- المجرم
- Directed by: Salah Abu Seif; Ismail Hassan (assistant director);
- Starring: Shams al-Baroudi; Hassan Youssef; Amina Rizk; Mohamed Awad; Hamdy Ahmed; Soheir El-Barouni; Gamal Ismail;
- Cinematography: Mahmoud Nasr
- Music by: Gamal Salama
- Release date: September 3, 1978;
- Country: Egypt
- Language: Arabic

= The Criminal (1978 film) =

The Criminal (المجرم transliterated as Shasha’a) is an Egyptian film released on September 3, 1978. The film is directed by Salah Abu Seif and based on the novel Thérèse Raquin by Émile Zola.
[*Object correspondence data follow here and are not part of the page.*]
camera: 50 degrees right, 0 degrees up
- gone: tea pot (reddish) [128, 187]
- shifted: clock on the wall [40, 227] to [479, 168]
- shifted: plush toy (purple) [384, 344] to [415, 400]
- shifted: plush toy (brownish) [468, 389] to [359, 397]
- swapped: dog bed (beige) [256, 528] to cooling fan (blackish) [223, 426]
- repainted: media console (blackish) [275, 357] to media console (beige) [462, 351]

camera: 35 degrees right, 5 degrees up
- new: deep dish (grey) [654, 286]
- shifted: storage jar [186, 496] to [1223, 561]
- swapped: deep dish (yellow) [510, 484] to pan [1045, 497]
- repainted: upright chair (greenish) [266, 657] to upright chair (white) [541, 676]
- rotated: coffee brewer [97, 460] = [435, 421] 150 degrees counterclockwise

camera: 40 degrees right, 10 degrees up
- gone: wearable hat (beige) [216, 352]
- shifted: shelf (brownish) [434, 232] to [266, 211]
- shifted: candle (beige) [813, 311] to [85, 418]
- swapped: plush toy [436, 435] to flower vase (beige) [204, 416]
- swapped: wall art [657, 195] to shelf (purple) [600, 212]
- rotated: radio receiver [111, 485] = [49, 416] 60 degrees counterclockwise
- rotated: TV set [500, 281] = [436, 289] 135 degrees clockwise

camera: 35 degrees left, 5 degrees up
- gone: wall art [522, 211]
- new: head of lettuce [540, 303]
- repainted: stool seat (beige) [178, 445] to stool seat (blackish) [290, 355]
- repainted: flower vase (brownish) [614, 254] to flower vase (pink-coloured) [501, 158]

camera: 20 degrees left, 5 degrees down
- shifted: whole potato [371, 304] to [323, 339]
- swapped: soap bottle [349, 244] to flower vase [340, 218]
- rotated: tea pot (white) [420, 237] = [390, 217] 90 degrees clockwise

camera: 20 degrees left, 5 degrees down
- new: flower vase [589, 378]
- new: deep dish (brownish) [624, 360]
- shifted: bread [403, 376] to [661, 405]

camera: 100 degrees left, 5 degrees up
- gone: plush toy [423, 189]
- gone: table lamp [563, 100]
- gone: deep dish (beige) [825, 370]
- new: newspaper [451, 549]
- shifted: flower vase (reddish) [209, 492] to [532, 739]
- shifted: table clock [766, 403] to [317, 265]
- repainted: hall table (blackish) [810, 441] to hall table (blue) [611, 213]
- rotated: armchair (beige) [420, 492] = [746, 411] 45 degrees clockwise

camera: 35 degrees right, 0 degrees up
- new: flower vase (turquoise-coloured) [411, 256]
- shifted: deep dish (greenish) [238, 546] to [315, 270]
It is the second adaptation by Abu Seif of this work he first adapted as Your Day Will Come, released in 1951.

==Synopsis==
The idiot Zaghloul (Mohamed Awad) marries his cousin Insaf (Shams al-Baroudi), and they live with his mother (Amina Rizk), the owner of the public bath. Zaghloul's colleague Mounir (Hassan Youssef), a gambler, comes to seize the family fortune to feed his habit and sets up Zaghloul to drown, claiming falsely not to know how to swim to save him. Then Mounir asks for Insaf's hand in marriage and receives it reluctantly. The truth about Mounir's misdeeds comes to light, and he abuses Insaf. Hassouna (Hamdy Ahmed), a neighbor, becomes suspicious of him and comes to learn of the unsavory qualities, including his lie about being unable to swim.